If a business owner said to you that they run their business without a financial plan, what would you think? You’d think they were incompetent. Or perhaps lazy? Or both?
But what do most families do?
When you think about it, a family is actually a mini business. There is income, there are expenses and there is, hopefully, something left over to invest and to enjoy.
So why don’t most families operate to a plan?
After all, a personal plan helps you to see your financial direction and helps you stay (or get back!) on track. It’s a great comfort.
One reason some people don’t put together a plan is a feeling of overwhelm, of being too busy, of feeling like life is too complex to keep track of all that.
The good news is we can support you through the whole process and make it easy for you.
But before we look at the ‘how‘ aspects, let’s consider 3 more reasons why a personal financial plan is such an important tool to help you achieve your financial goals and dreams.
1. Most of your money is already spoken for long before you get it
The money you earn has already been promised to keep the electricity on, make loan repayments and pay for insurance. Most of what many people think of as budgeting is really honouring the commitments you have already have.
Now since we are all honest people and plan to pay these bills, the first step is to track these bills and see what is left over for your day-to-day living.
2. Your day-to-day living money is spread all over the place…
Some of your day-to-day living money is in the bank. Some is in your purse or wallet. Some is with your partner or children if you have them.
You need a simple system that allows you to track day-to-day expenses such as fuel for your car, shopping and your discretionary spending expenses.

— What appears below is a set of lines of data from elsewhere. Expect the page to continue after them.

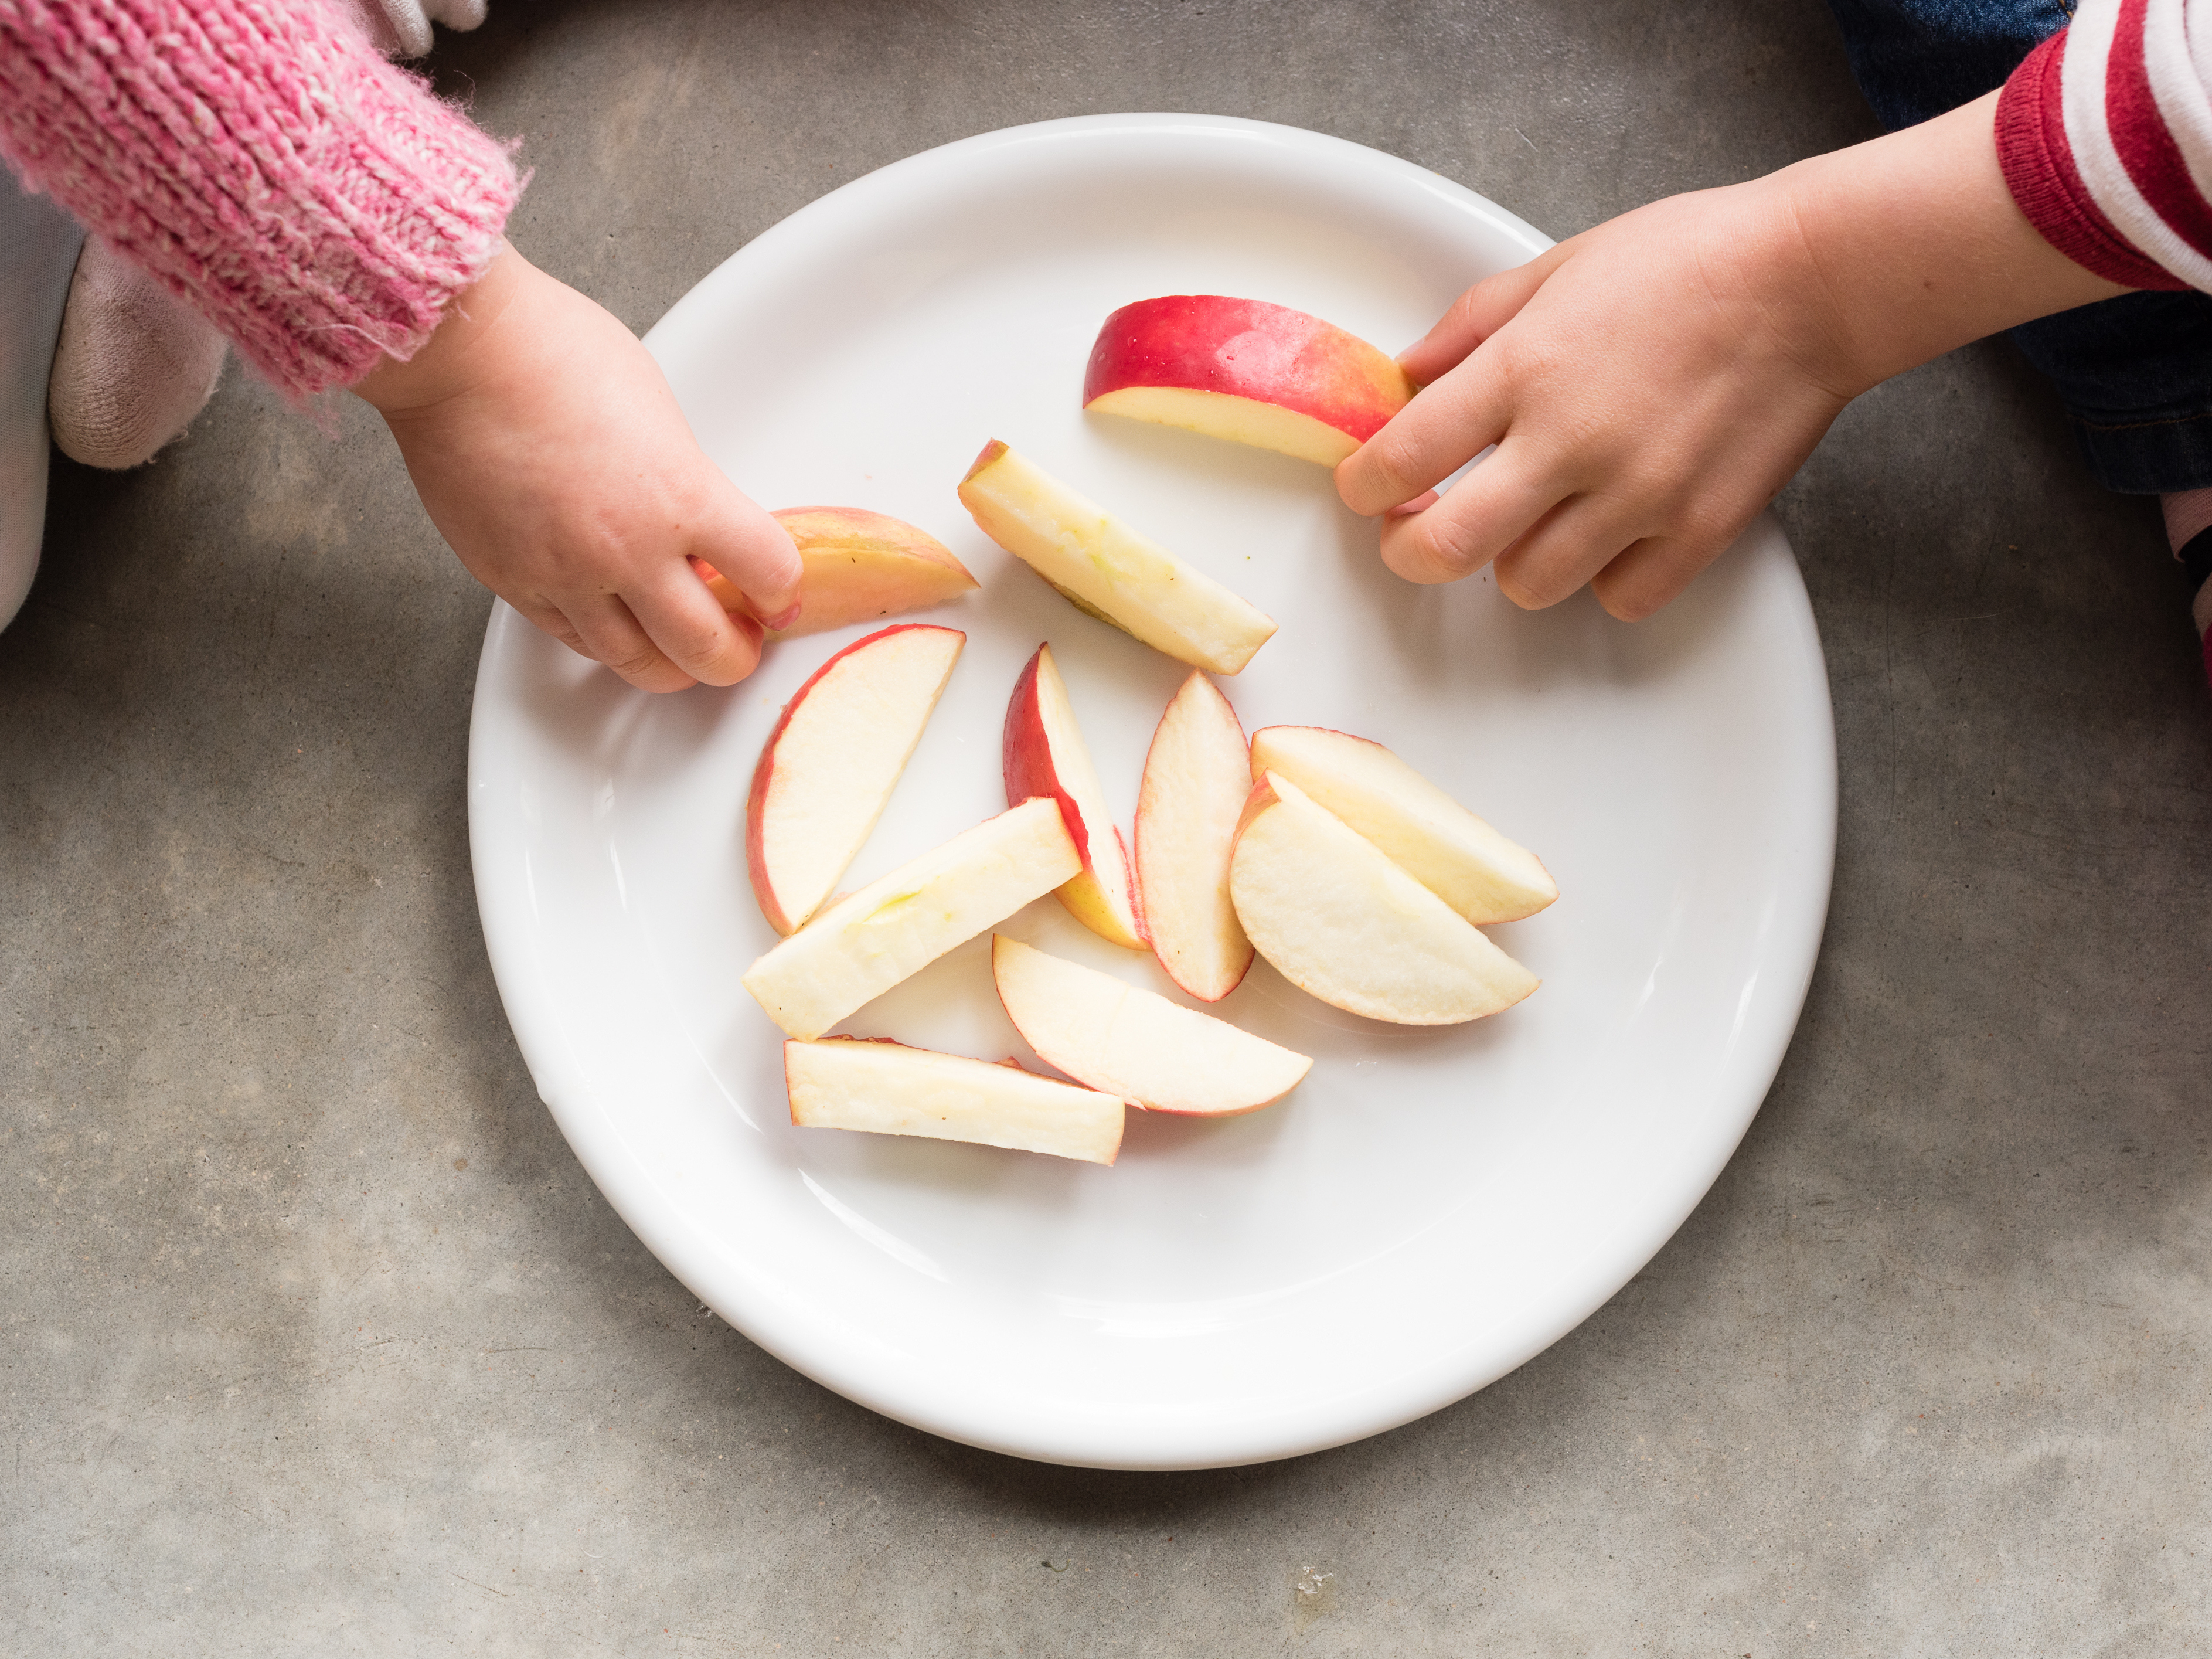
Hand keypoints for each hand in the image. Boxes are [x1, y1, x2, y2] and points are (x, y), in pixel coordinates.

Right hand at [355, 245, 799, 690]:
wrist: (458, 353)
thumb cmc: (554, 354)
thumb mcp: (659, 412)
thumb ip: (685, 481)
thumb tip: (698, 522)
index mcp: (681, 495)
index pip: (770, 573)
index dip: (783, 588)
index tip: (778, 589)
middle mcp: (627, 549)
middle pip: (709, 648)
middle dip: (736, 656)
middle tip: (742, 644)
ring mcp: (566, 574)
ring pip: (638, 663)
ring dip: (673, 667)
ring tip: (683, 654)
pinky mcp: (513, 582)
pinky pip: (574, 640)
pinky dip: (606, 643)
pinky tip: (619, 627)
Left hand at [1337, 91, 2127, 620]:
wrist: (1812, 281)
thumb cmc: (1685, 262)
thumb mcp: (1554, 268)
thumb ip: (1467, 332)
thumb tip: (1403, 384)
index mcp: (1525, 369)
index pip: (1400, 460)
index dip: (1363, 487)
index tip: (1365, 488)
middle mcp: (1572, 442)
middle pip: (1443, 553)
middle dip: (1410, 550)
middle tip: (1417, 530)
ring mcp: (1638, 495)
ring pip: (1525, 586)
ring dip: (1511, 560)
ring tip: (1531, 517)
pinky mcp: (1698, 530)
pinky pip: (1616, 598)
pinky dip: (1602, 577)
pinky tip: (1607, 531)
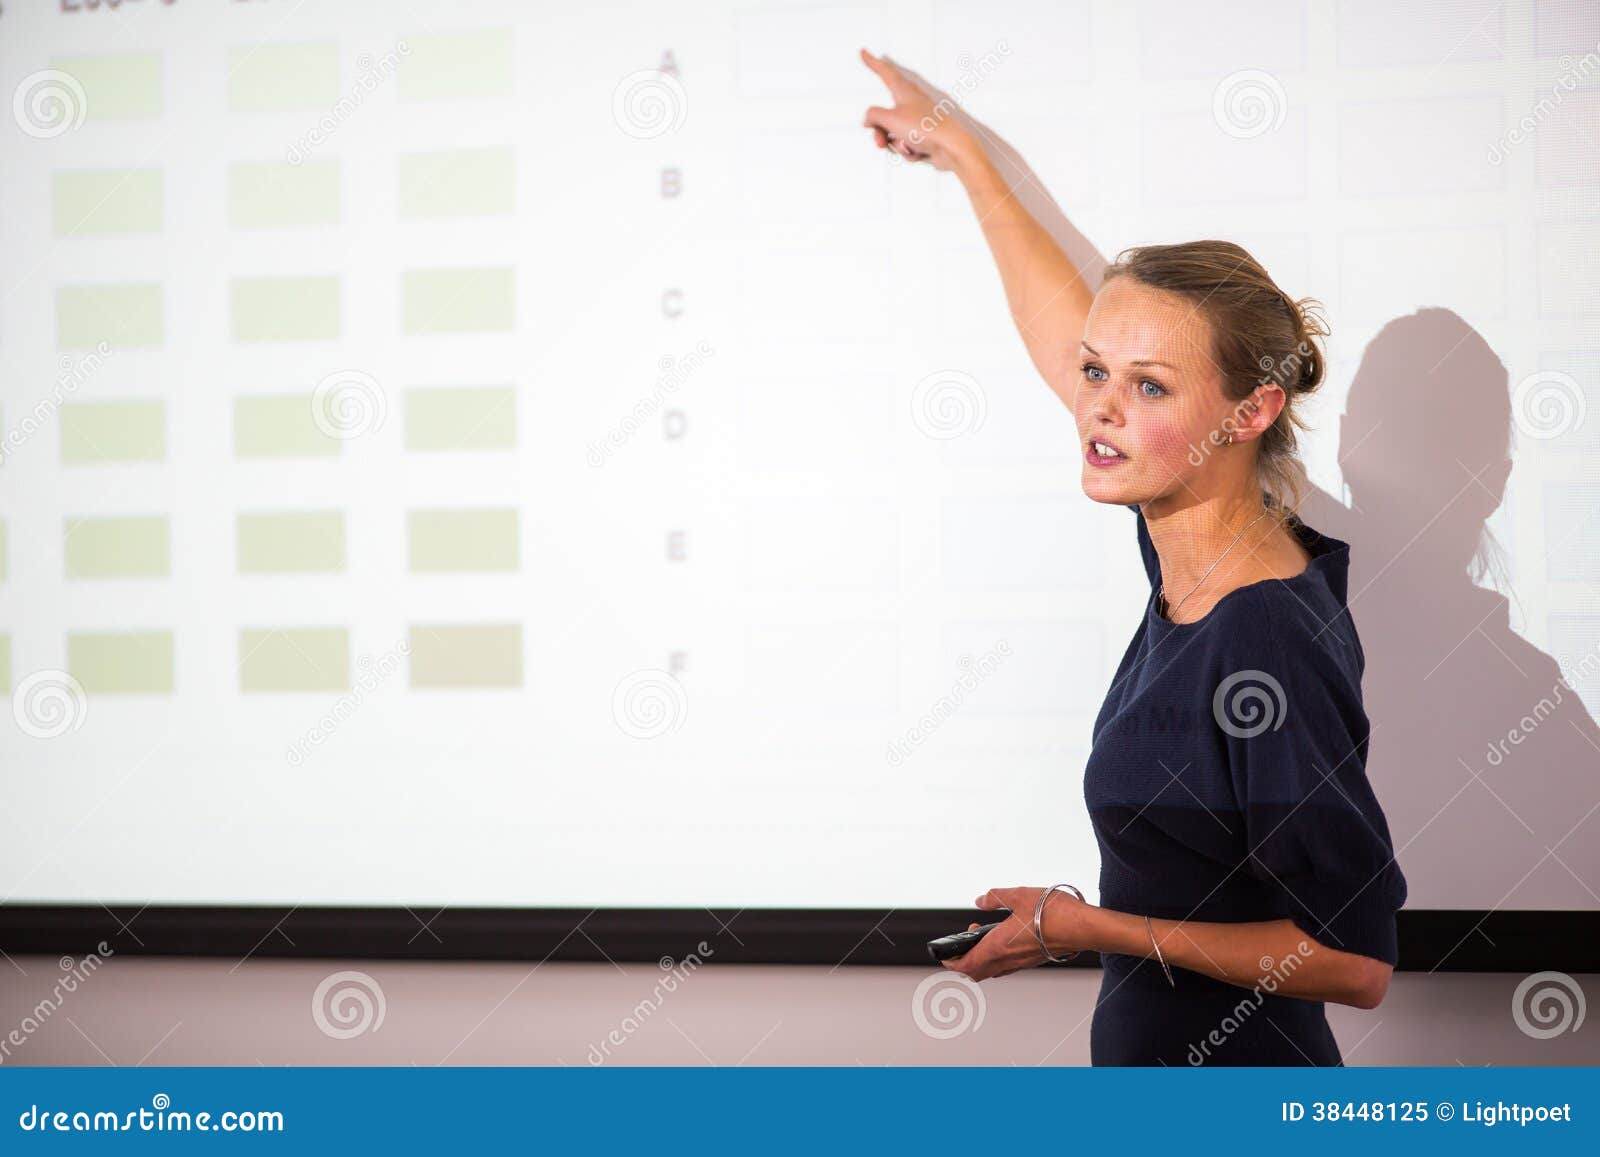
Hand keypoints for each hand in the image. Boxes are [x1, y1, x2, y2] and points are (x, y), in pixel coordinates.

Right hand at [859, 47, 975, 171]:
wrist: (951, 149)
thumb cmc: (924, 129)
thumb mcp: (890, 120)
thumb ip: (873, 116)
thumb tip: (868, 121)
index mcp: (904, 91)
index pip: (885, 72)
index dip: (872, 63)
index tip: (864, 52)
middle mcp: (910, 103)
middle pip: (883, 115)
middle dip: (879, 131)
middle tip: (879, 142)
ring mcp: (916, 121)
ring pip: (892, 133)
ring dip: (893, 143)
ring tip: (904, 147)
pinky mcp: (922, 138)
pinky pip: (904, 145)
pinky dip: (908, 150)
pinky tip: (920, 151)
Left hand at [940, 886, 1097, 981]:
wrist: (1083, 927)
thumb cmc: (1052, 913)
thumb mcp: (1017, 895)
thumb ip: (995, 898)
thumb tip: (981, 900)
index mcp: (996, 947)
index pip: (965, 966)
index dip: (950, 962)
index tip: (943, 954)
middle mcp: (1007, 960)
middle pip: (976, 972)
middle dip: (964, 960)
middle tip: (962, 941)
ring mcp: (1021, 963)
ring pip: (992, 969)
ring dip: (980, 957)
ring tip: (982, 934)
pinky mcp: (1033, 960)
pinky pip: (1007, 965)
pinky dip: (996, 955)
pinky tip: (1004, 935)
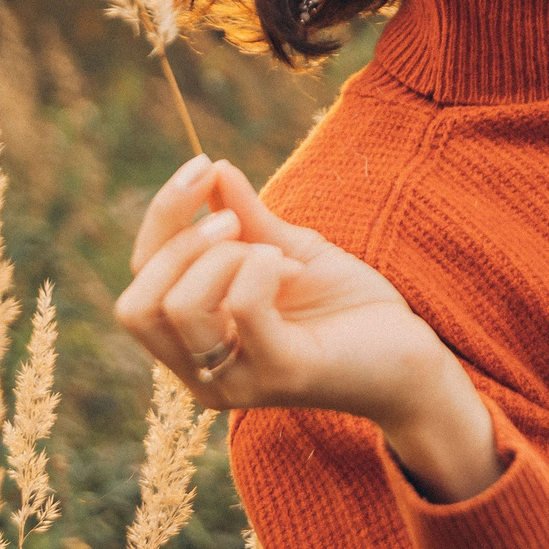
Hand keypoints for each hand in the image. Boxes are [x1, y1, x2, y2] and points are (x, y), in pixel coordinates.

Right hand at [115, 159, 499, 498]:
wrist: (411, 357)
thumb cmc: (347, 310)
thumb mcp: (287, 250)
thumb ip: (246, 217)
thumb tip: (212, 169)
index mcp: (194, 345)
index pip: (141, 283)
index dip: (161, 217)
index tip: (201, 166)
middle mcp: (201, 375)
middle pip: (137, 305)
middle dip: (178, 239)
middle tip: (237, 220)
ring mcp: (236, 382)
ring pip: (178, 307)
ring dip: (221, 255)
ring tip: (272, 250)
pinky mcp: (281, 374)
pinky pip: (241, 307)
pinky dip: (261, 267)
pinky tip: (292, 268)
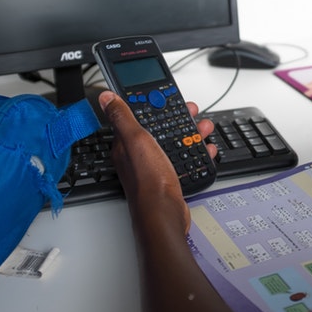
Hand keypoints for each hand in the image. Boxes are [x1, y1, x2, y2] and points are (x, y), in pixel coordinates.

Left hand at [98, 91, 246, 311]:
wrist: (164, 214)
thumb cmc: (148, 180)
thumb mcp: (135, 140)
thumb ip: (122, 117)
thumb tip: (106, 97)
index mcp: (127, 144)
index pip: (138, 116)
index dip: (154, 105)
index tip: (169, 97)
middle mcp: (139, 156)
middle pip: (159, 129)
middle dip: (178, 118)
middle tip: (193, 112)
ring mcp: (155, 168)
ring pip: (174, 143)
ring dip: (191, 134)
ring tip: (204, 129)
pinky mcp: (169, 178)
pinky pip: (183, 160)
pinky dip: (196, 153)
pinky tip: (205, 151)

We suggest you don’t attempt to keep track of every cent of your day-to-day living money. It’s not worth the effort for the benefit you’d get out of that level of detail.
Instead, identify your main day-to-day expenses and make allowance for all other minor day-to-day expenses as a total expense.
Here’s a key: You need a system that is so easy to use that you keep using it.
3. The Number 1 reason people give up is that they don’t have the right attitude
It’s ALL in the attitude!
Have you ever attempted to create a personal financial plan and given up in frustration? What is the reason your attempt failed?
Think about this…
One of the top reasons—if not the top reason—so many people give up is perspective.
Question: If you think of it as a penny-pinching sacrifice instead of a means for achieving your financial goals and dreams, how long are you likely to stick with it?
Answer: Probably not very long.
It’s like the difference between going on a diet and eating healthily. One is negative and restrictive; the other is positive and allows you to indulge every now and then and yet still achieve your goals.
To increase your chances of success, work on your perspective first.
Many people refuse to plan because of the negative connotation. If you’re one of them, try thinking of it as a ‘spending plan’ instead of a ‘budget’. Once you’ve attempted and failed, the bad feelings associated with any type of failure can keep you from trying again. Don’t give up!
Let’s face it. Money is a tool that enables you to reach your goals in life. But the cold hard reality is that until you know where your money goes, you can’t make conscious decisions about how to use this tool effectively.
A budget (or spending plan!) shows you exactly where your money goes and provides a clear plan that lets you save for the things that are important to you: a new house, a new car, a comfortable retirement, a tertiary education, high quality health care, travel, or whatever your particular goals and dreams happen to be.
And that’s exciting.
Whatever YOU decide you want to save for and achieve, you can. With the right perspective, a focus and a plan.